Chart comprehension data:

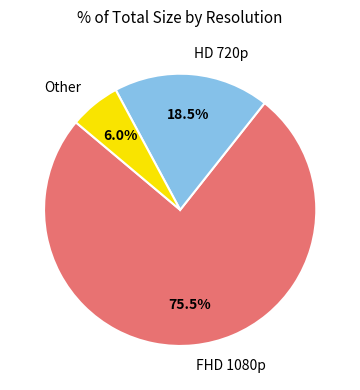

Is there a majority slice in this chart?

Yes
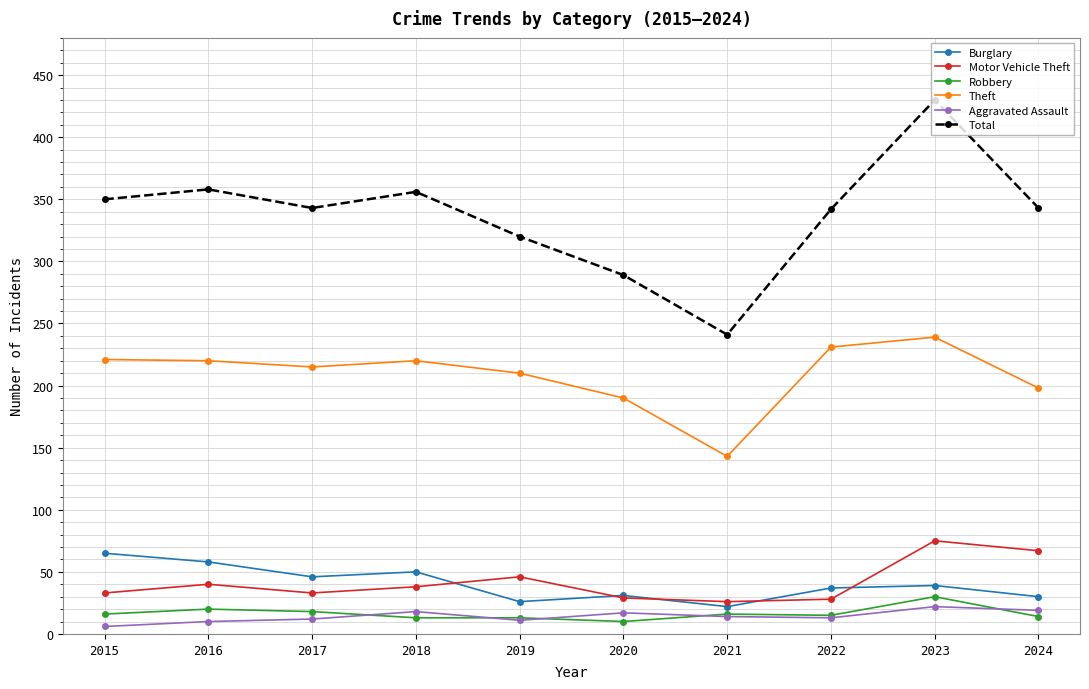

Which series has the largest total across all categories?

Total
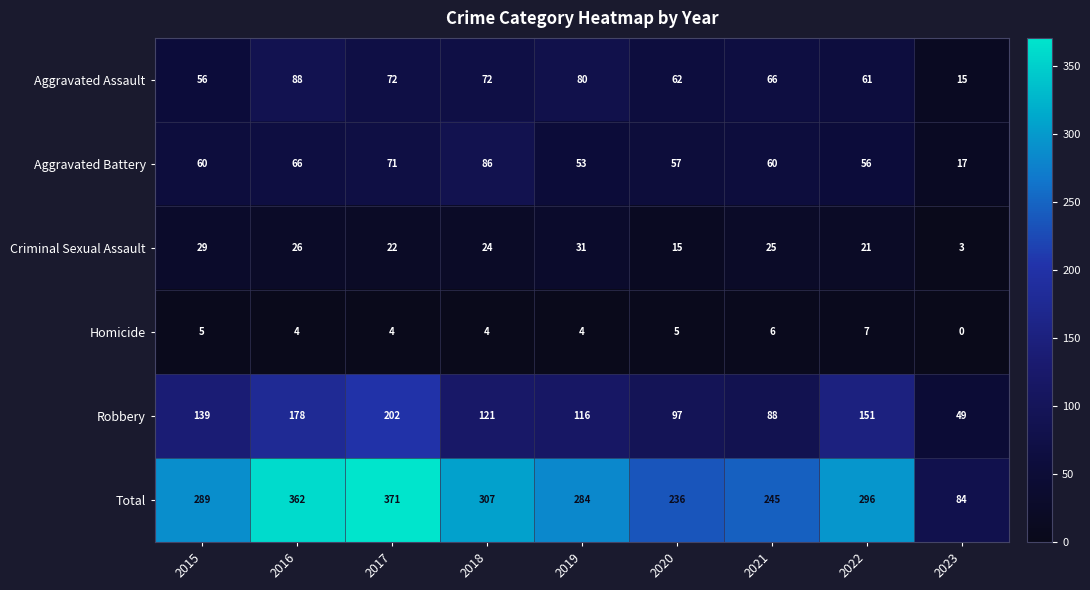

Between 2016 and 2021, which series saw the biggest shift?

Total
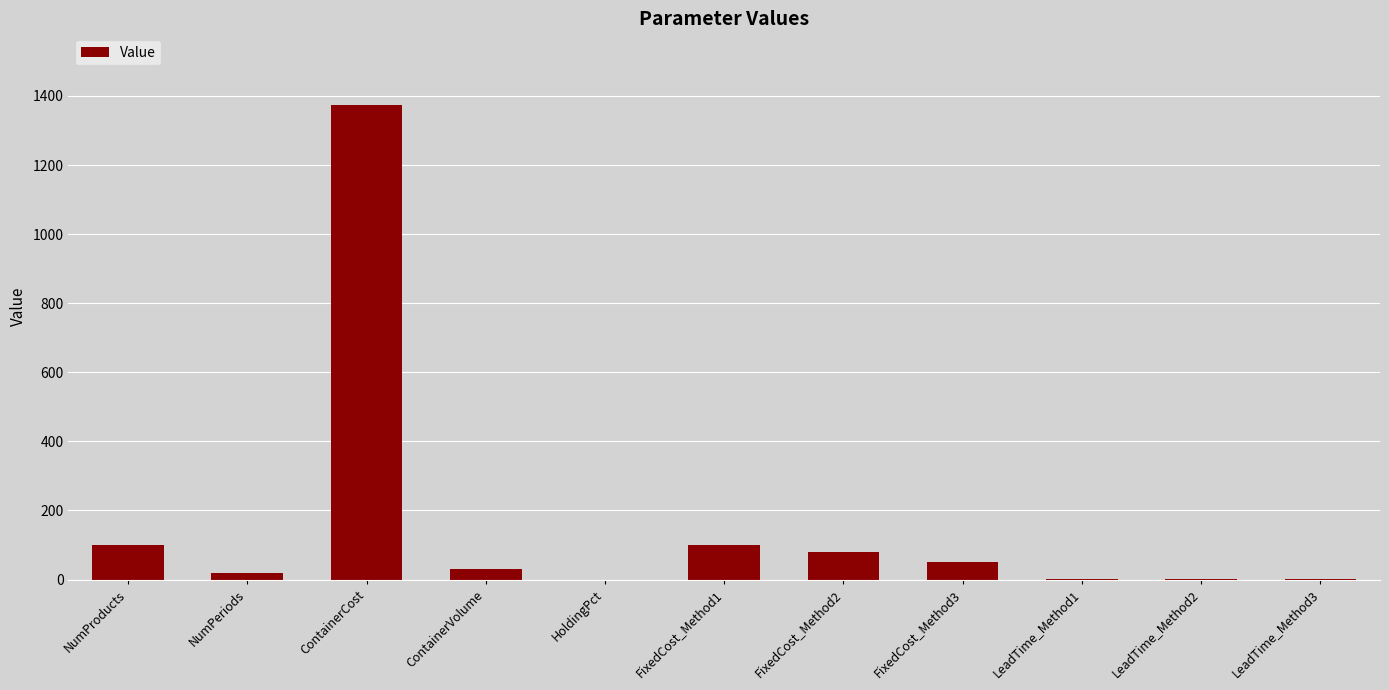

Are the bars grouped side by side (vs. stacked)?

No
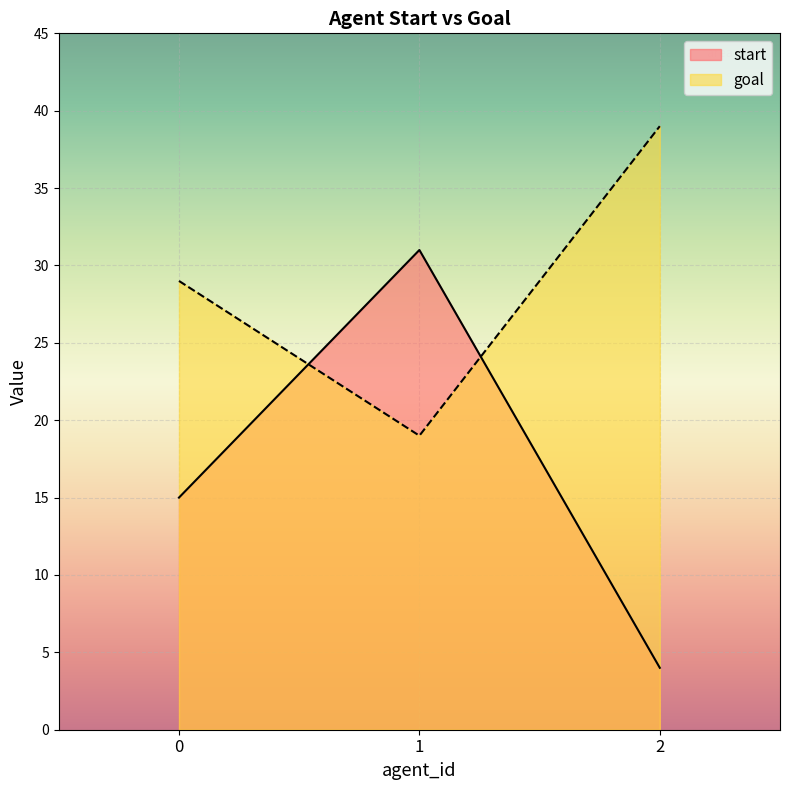

What is the average value of the start series?

17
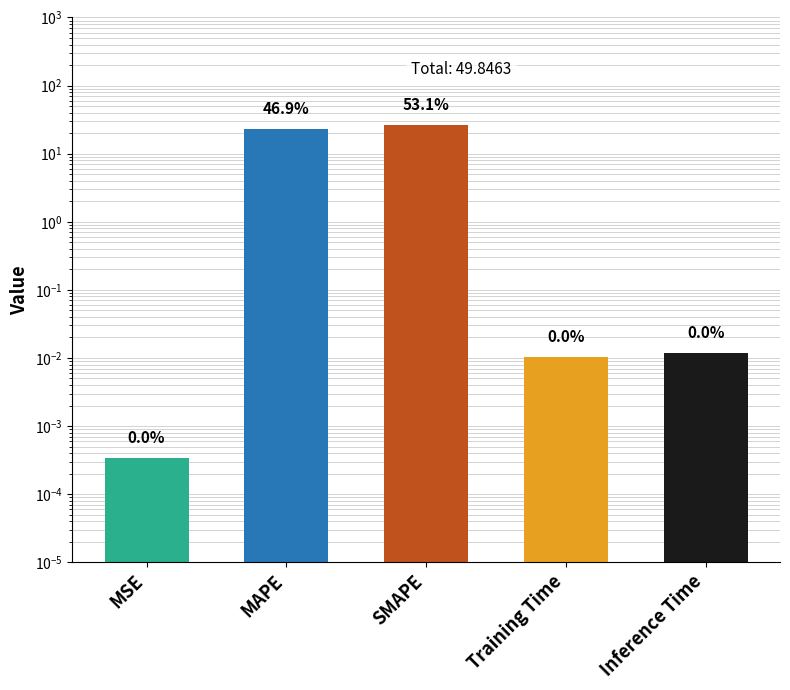

At which category does the chart reach its minimum across all series?

MSE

**Task:**
Reproduce every line of the material above word for word, leaving out the pictures.

**Expected answer:**
Is there a majority slice in this chart?

Yes

Which series has the largest total across all categories?

Total

Between 2016 and 2021, which series saw the biggest shift?

Total

Are the bars grouped side by side (vs. stacked)?

No

What is the average value of the start series?

17

At which category does the chart reach its minimum across all series?

MSE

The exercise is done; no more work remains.